(Supplied entries)

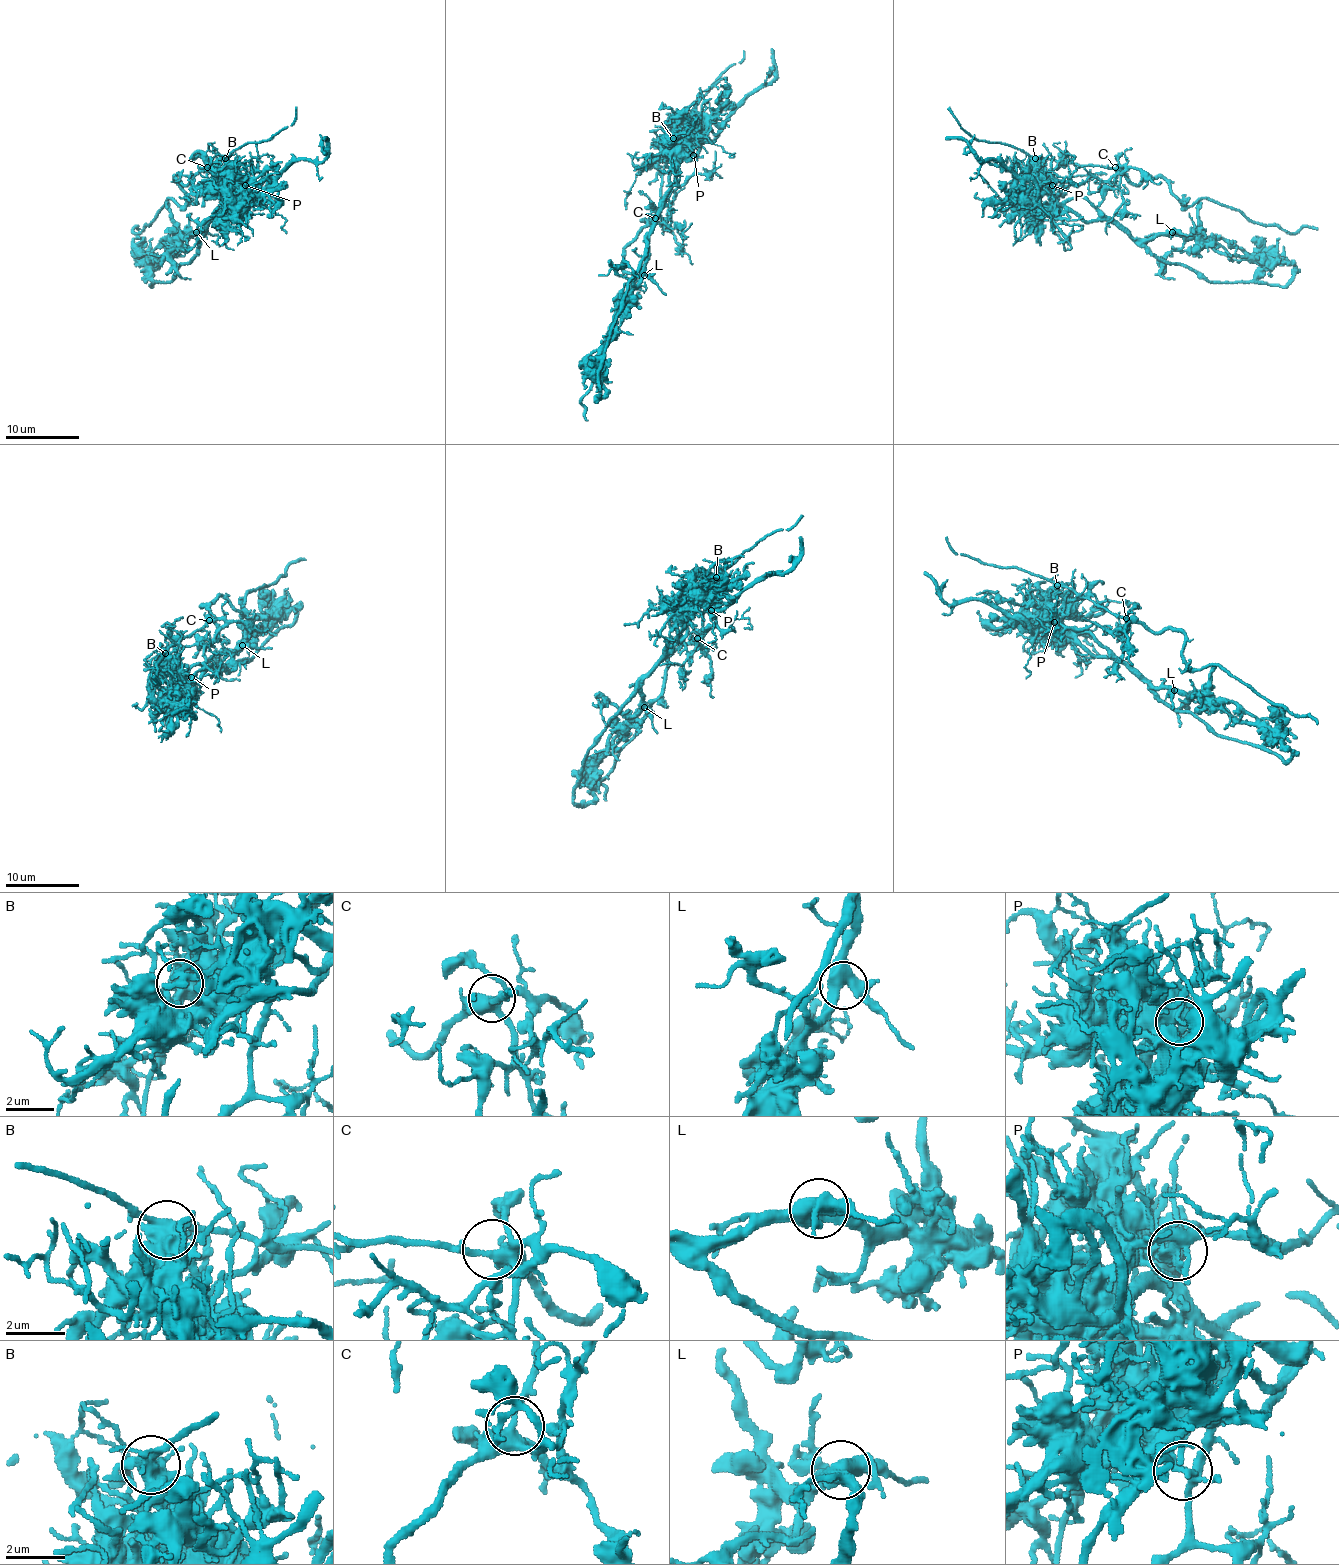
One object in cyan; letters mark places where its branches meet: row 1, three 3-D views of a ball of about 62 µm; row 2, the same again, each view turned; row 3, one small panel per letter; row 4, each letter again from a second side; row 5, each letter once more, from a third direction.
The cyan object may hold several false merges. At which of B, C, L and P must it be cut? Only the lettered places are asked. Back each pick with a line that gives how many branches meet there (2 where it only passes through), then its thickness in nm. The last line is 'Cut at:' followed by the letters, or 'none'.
B: Branches: 5. Thickness 500 nm
P: Branches: 5. Thickness 320 nm
Cut at: B, P

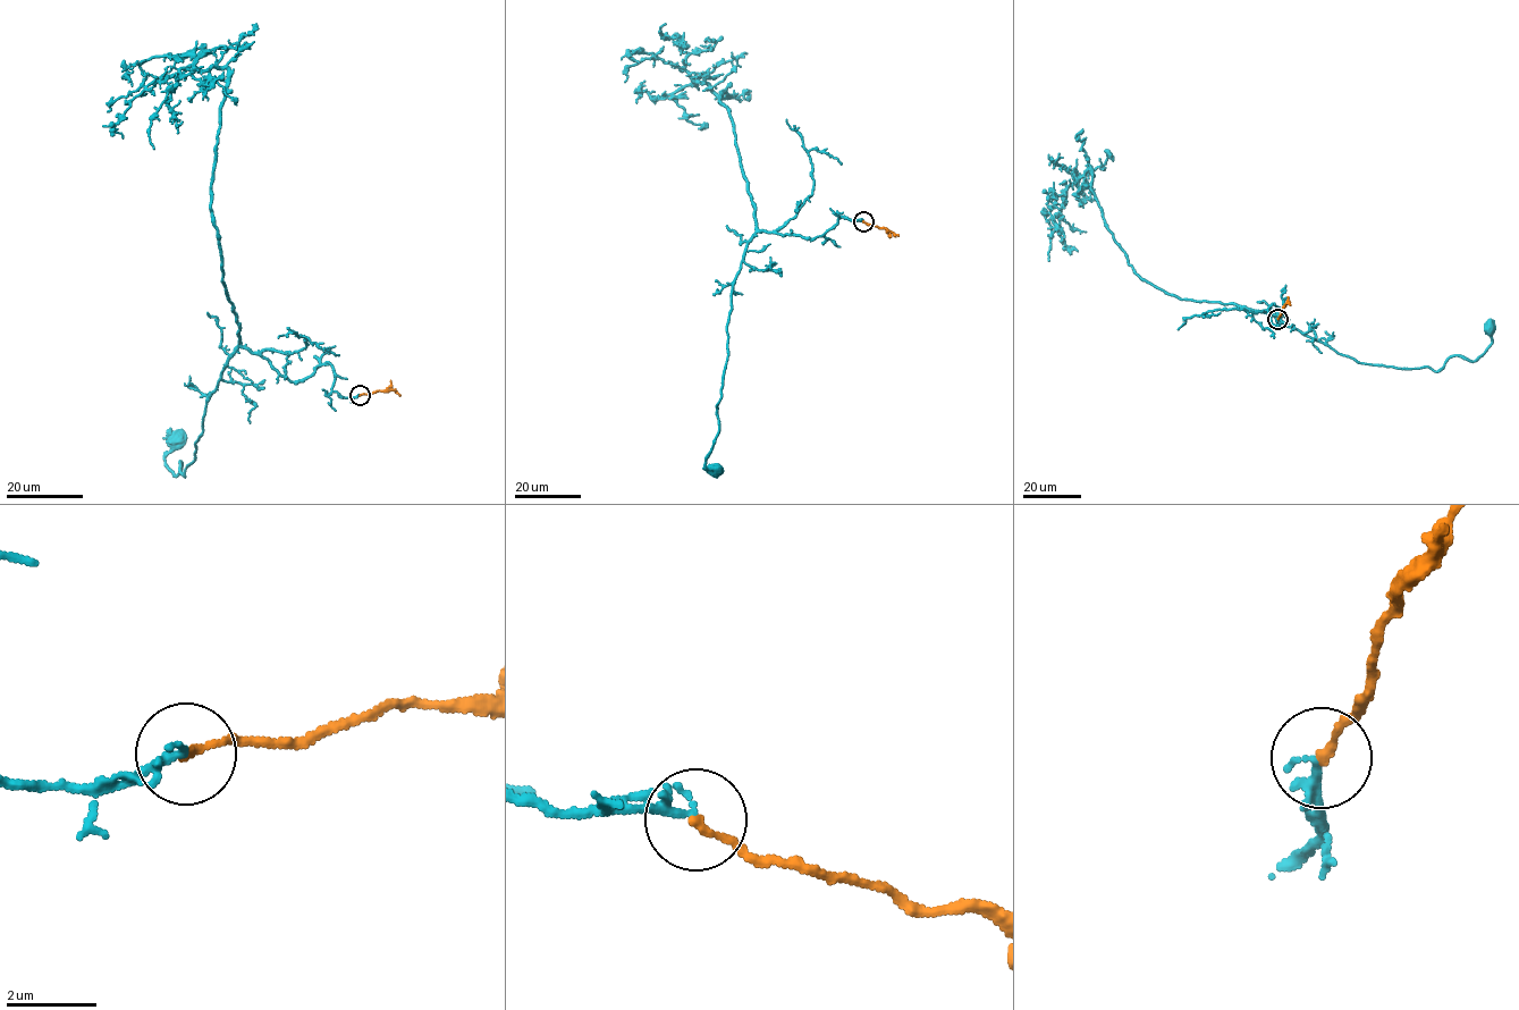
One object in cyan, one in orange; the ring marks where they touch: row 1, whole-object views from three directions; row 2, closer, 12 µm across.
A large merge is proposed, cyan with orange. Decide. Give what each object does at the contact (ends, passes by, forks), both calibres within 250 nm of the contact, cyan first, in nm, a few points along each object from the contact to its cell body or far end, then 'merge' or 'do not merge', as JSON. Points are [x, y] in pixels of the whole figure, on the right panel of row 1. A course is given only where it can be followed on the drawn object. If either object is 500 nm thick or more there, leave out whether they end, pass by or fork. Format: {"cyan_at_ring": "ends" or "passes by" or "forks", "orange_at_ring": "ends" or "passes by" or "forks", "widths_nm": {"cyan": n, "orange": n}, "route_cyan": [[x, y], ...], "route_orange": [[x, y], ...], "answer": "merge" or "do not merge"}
{"cyan_at_ring": "ends", "orange_at_ring": "ends", "widths_nm": {"cyan": 200, "orange": 180}, "route_cyan": [[1277, 318], [1272, 304], [1288, 327], [1360, 363], [1435, 371], [1450, 356], [1484, 353], [1490, 326]], "route_orange": [[1277, 318], [1285, 304], [1290, 304]], "answer": "merge"}

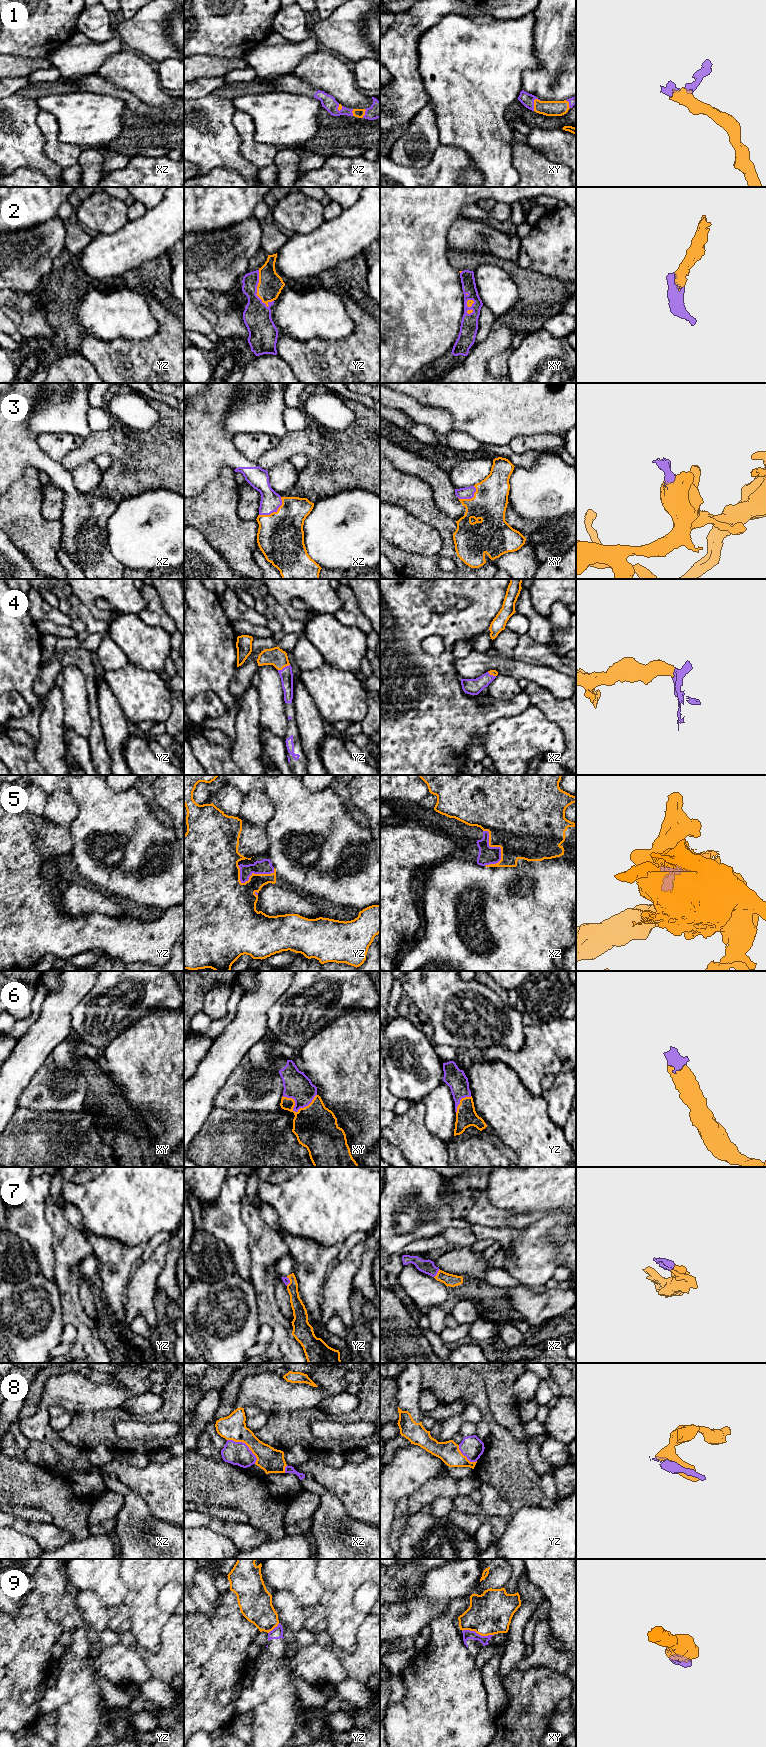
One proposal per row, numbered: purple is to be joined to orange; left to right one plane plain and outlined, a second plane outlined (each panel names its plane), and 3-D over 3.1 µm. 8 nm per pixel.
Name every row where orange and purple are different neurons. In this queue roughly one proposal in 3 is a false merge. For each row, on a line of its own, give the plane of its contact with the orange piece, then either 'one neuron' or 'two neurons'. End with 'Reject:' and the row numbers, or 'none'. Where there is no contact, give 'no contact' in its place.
1: xy | one neuron
2: yz | one neuron
3: xz | one neuron
4: yz | one neuron
5: xz | two neurons
6: xy | one neuron
7: xz | one neuron
8: xz | two neurons
9: xy | one neuron
Reject: 5, 8

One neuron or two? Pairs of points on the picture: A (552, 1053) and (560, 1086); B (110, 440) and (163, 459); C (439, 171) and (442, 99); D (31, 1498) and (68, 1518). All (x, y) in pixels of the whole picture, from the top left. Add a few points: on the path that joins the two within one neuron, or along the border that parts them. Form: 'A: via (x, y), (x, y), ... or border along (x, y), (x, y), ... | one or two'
A: border along (565, 1071), (560, 1071), (555, 1075) | two
B: via (123, 445), (139, 459), (150, 459) | one
C: border along (440, 143), (454, 145), (463, 150) | two
D: via (40, 1498), (48, 1498), (59, 1509) | one

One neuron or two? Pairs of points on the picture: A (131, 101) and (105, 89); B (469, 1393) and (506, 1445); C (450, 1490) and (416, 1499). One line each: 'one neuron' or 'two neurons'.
A: one neuron
B: one neuron
C: one neuron

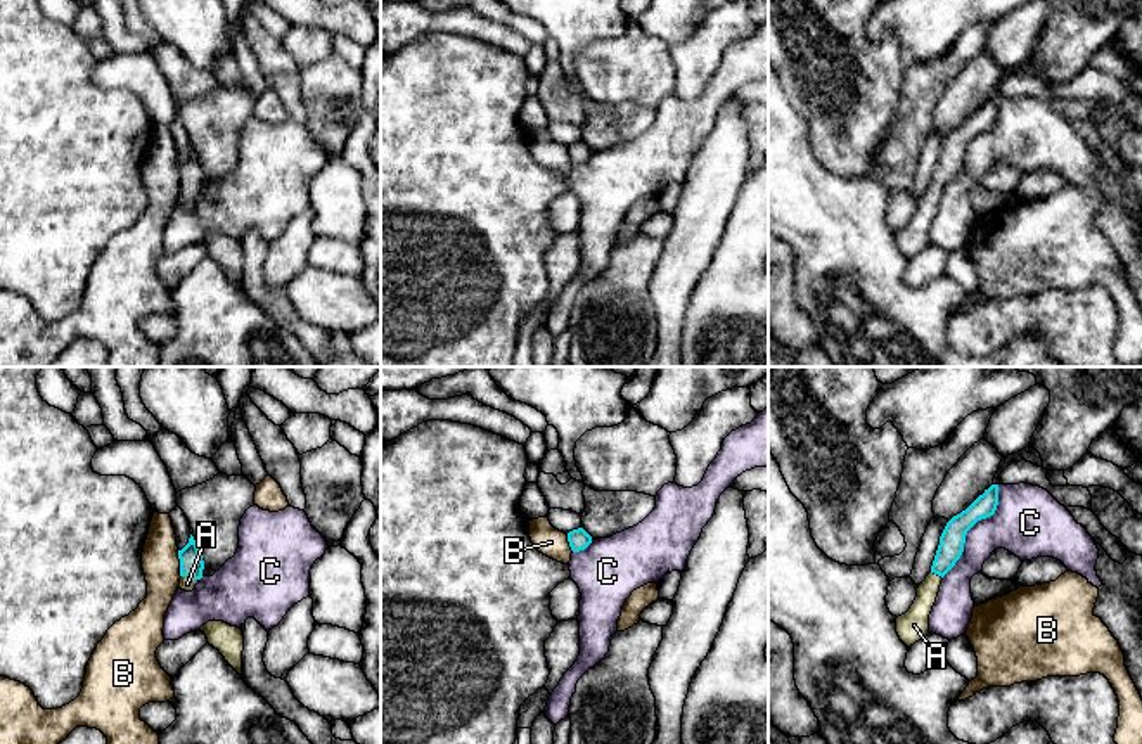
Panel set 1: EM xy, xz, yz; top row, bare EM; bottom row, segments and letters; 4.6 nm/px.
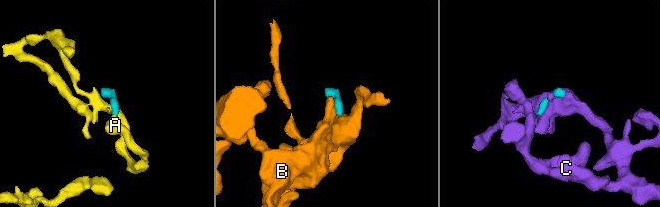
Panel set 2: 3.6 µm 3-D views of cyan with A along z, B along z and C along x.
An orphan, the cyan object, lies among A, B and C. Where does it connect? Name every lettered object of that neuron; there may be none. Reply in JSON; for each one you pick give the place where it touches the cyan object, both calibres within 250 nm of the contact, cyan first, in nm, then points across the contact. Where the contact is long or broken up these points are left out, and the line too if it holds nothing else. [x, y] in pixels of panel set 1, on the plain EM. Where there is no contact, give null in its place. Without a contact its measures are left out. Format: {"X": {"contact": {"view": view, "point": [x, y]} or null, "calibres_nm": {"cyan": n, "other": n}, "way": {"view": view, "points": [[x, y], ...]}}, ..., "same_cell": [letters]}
{"A": {"contact": {"view": "xy", "point": [191, 189]}, "calibres_nm": {"cyan": 110, "other": 70}, "way": {"view": "xy", "points": [[191, 173], [191, 189], [187, 196]]}}, "same_cell": ["A"]}

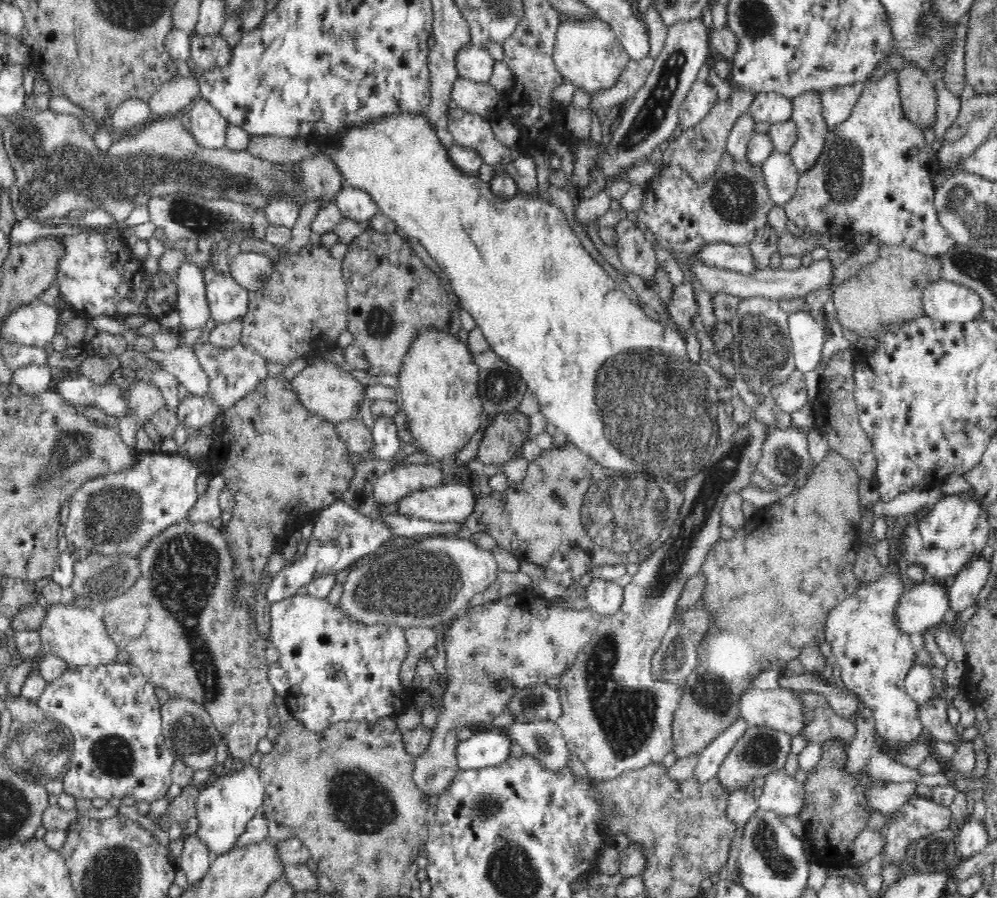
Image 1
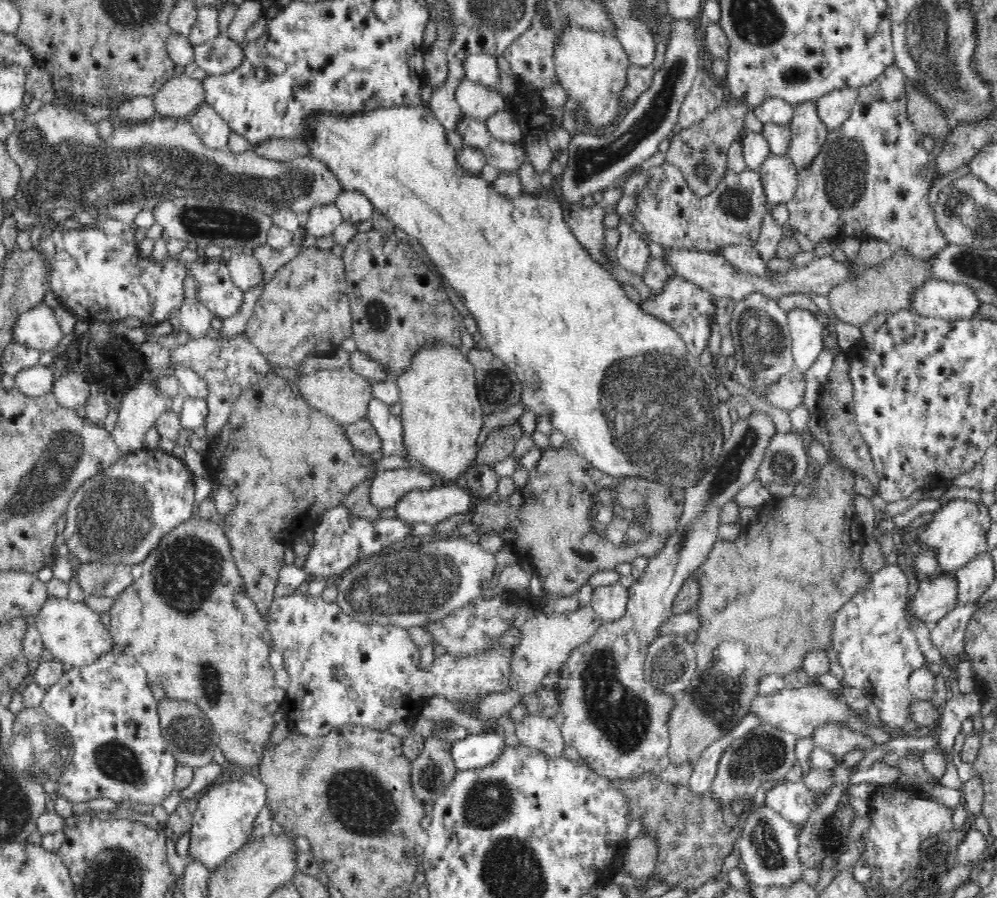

(End Supplied entries)

Task goal
Find every line in the records above that holds the word "views", and copy each one.

Written solution
One object in cyan; letters mark places where its branches meet: row 1, three 3-D views of a ball of about 62 µm; row 2, the same again, each view turned; row 3, one small panel per letter; row 4, each letter again from a second side; row 5, each letter once more, from a third direction.
One object in cyan, one in orange; the ring marks where they touch: row 1, whole-object views from three directions; row 2, closer, 12 µm across.
Panel set 2: 3.6 µm 3-D views of cyan with A along z, B along z and C along x.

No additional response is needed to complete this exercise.